Diese Kontroverse dreht sich um Vorwürfe, dass viele hochrangige iranische Beamte, Kleriker und Revolutionsgarden-Kommandeure, die im Inland antiwestliche Ideologie verbreiten, Kinder haben, die in den von ihnen öffentlich verurteilten Ländern wie den USA, Kanada und Großbritannien leben, studieren oder arbeiten.



Warum gilt dies als Heuchelei?

Es wird als Heuchelei angesehen, weil diese Eliten westliche Nationen oft als moralisch verdorben, dekadent oder den "Großen Satan" bezeichnen, während sie gleichzeitig genau diese Länder, ihre Sicherheits-, Bildungs- und Wirtschaftssysteme nutzen, um ihren eigenen Familien Vorteile zu verschaffen.



Wer sind in diesem Zusammenhang die Elite?
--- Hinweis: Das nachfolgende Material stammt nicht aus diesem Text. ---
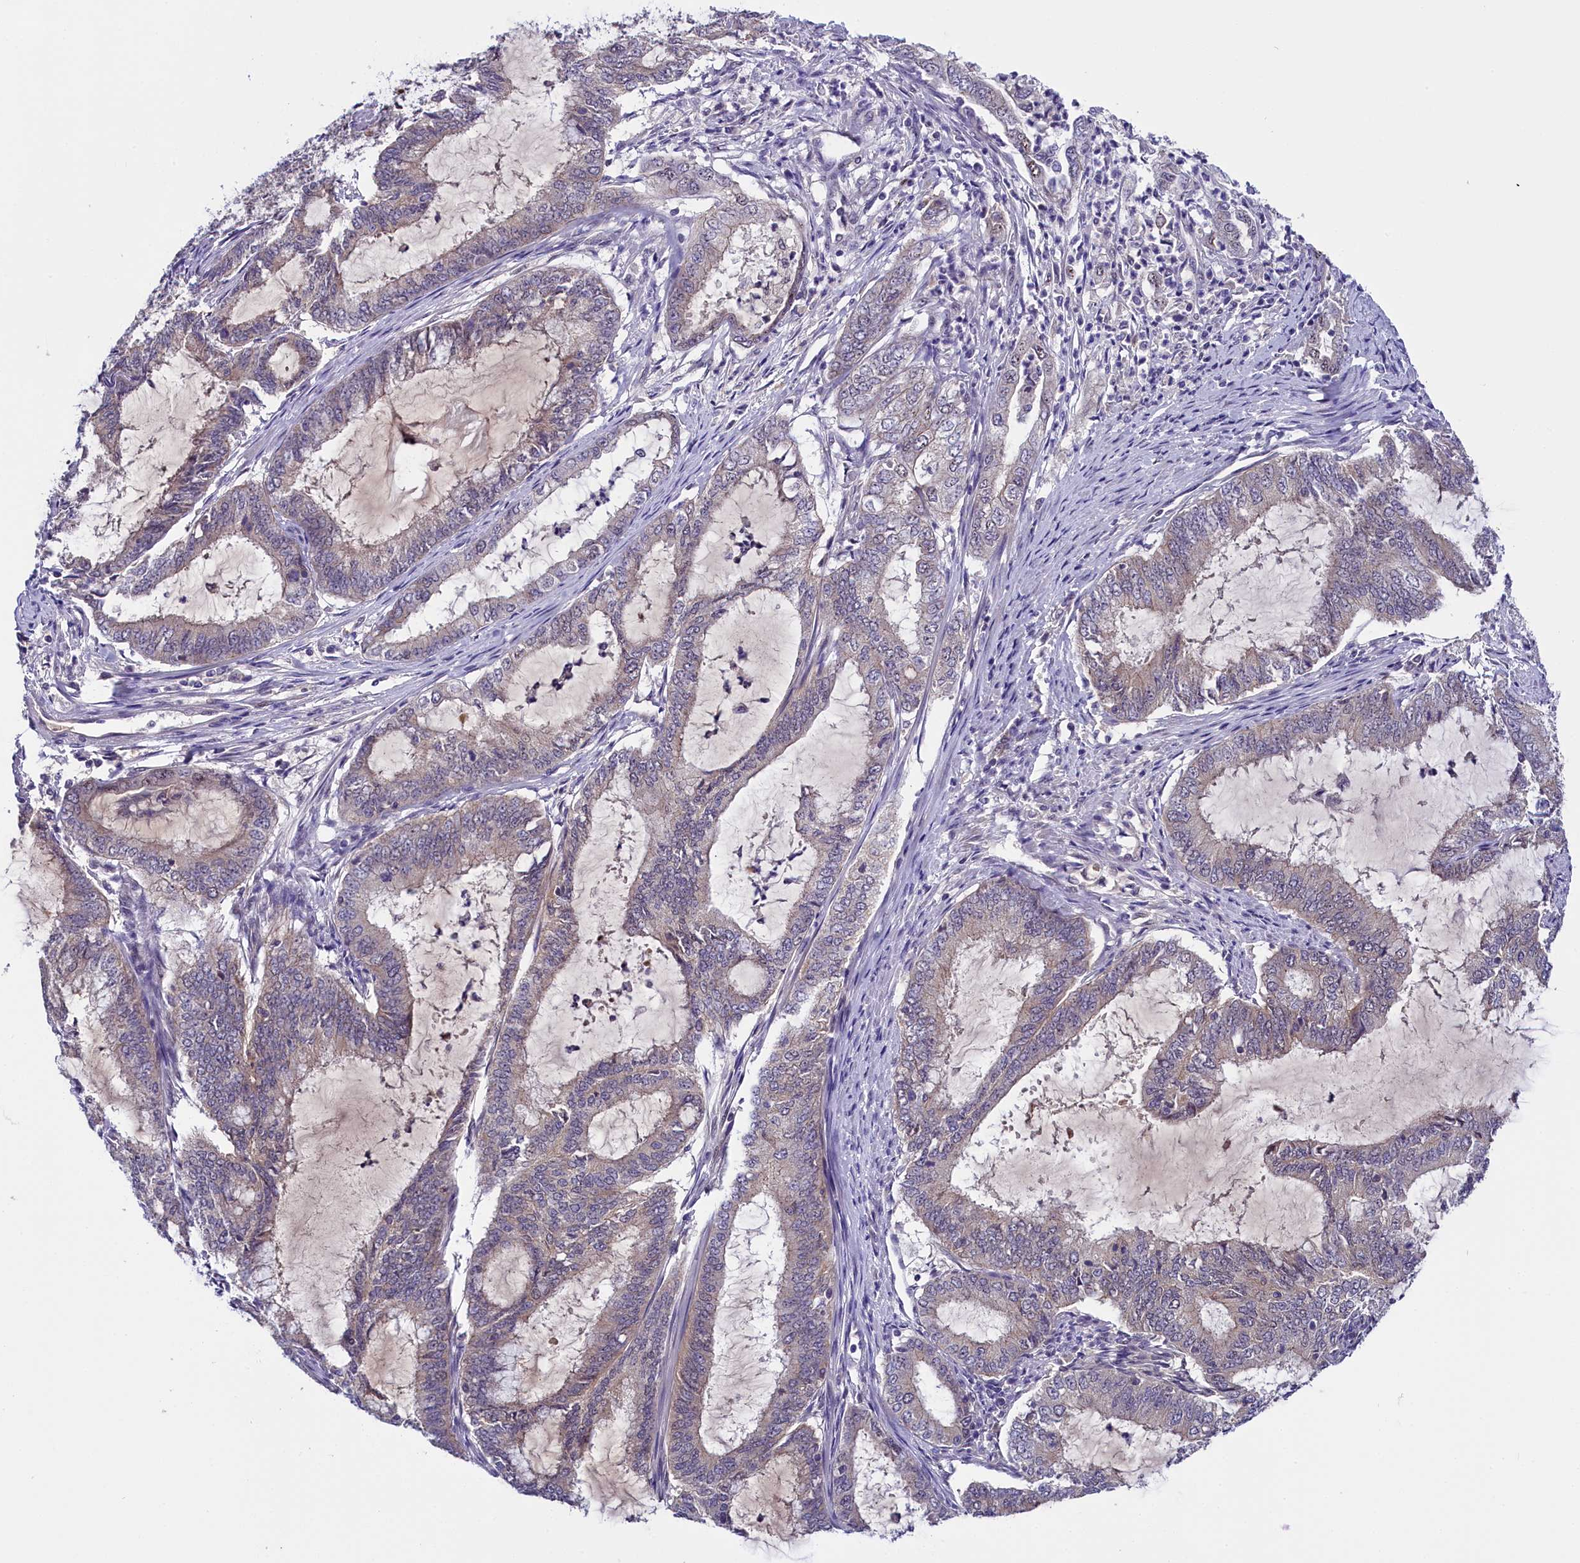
{"staining": {"intensity": "weak", "quantity": "<25%", "location": "cytoplasmic/membranous"}, "tissue": "endometrial cancer", "cell_type": "Tumor cells", "image_type": "cancer", "snomed": [{"axis": "morphology", "description": "Adenocarcinoma, NOS"}, {"axis": "topography", "description": "Endometrium"}], "caption": "Tumor cells show no significant protein positivity in adenocarcinoma (endometrial).", "gene": "ENKD1", "patient": {"sex": "female", "age": 51}}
Die Elite bezieht sich auf hochrangige politische, militärische und religiöse Persönlichkeiten innerhalb der iranischen Machtstruktur, einschließlich Mitglieder der Islamischen Revolutionsgarden, der Justiz, des Parlaments und des klerikalen Establishments.



Können Sie ein konkretes Beispiel nennen?

Während in persischsprachigen Medien und sozialen Medien oft bestimmte Namen kursieren, haben zahlreiche Berichte über die Jahre Kinder prominenter Amtsträger erwähnt, die an renommierten Universitäten in den USA oder Kanada studieren oder von Europa aus Vermögenswerte und Unternehmen verwalten.



Fortgeschrittene / Detaillierte Fragen



Welche Hauptargumente werden zur Verteidigung dieser Praxis angeführt?

Verteidiger könnten argumentieren, dass 1. Bildung an erstklassigen westlichen Universitäten eine persönliche Familienentscheidung für bessere Chancen ist, 2. sie die nächste Generation globalen Perspektiven aussetzt und 3. sie nicht unbedingt im Widerspruch zu den politischen oder ideologischen Pflichten der Amtsträger gegenüber dem Iran steht.



Wie wirkt sich dies auf die öffentliche Wahrnehmung und das Vertrauen im Iran aus?

Für viele Iraner, insbesondere Jugendliche, die wirtschaftliche Not und begrenzte Möglichkeiten erleben, untergräbt es das Vertrauen erheblich. Es verstärkt die Wahrnehmung eines Zwei-Klassen-Systems: ein Satz restriktiver Regeln für die Öffentlichkeit und Privilegien sowie Zugang für die vernetzte Elite.



Ist dieses Phänomen einzigartig für den Iran?

Nein, es ist ein verbreitetes Muster, das in verschiedenen autoritären oder hochideologischen Staaten beobachtet wird, in denen Führer rivalisierende Nationen kritisieren. Im Fall des Iran macht der starke Kontrast zwischen offizieller antiwestlicher Rhetorik und persönlicher Praxis es jedoch besonders umstritten.



Wie lautet die offizielle Reaktion der Regierung auf diese Vorwürfe?

Beamte weisen diese Berichte typischerweise als ausländische Propaganda und feindliche Medienkampagnen zur Spaltung zurück. Manchmal dementieren sie oder drohen mit rechtlichen Schritten gegen diejenigen, die die Namen von im Ausland lebenden Familienmitgliedern veröffentlichen.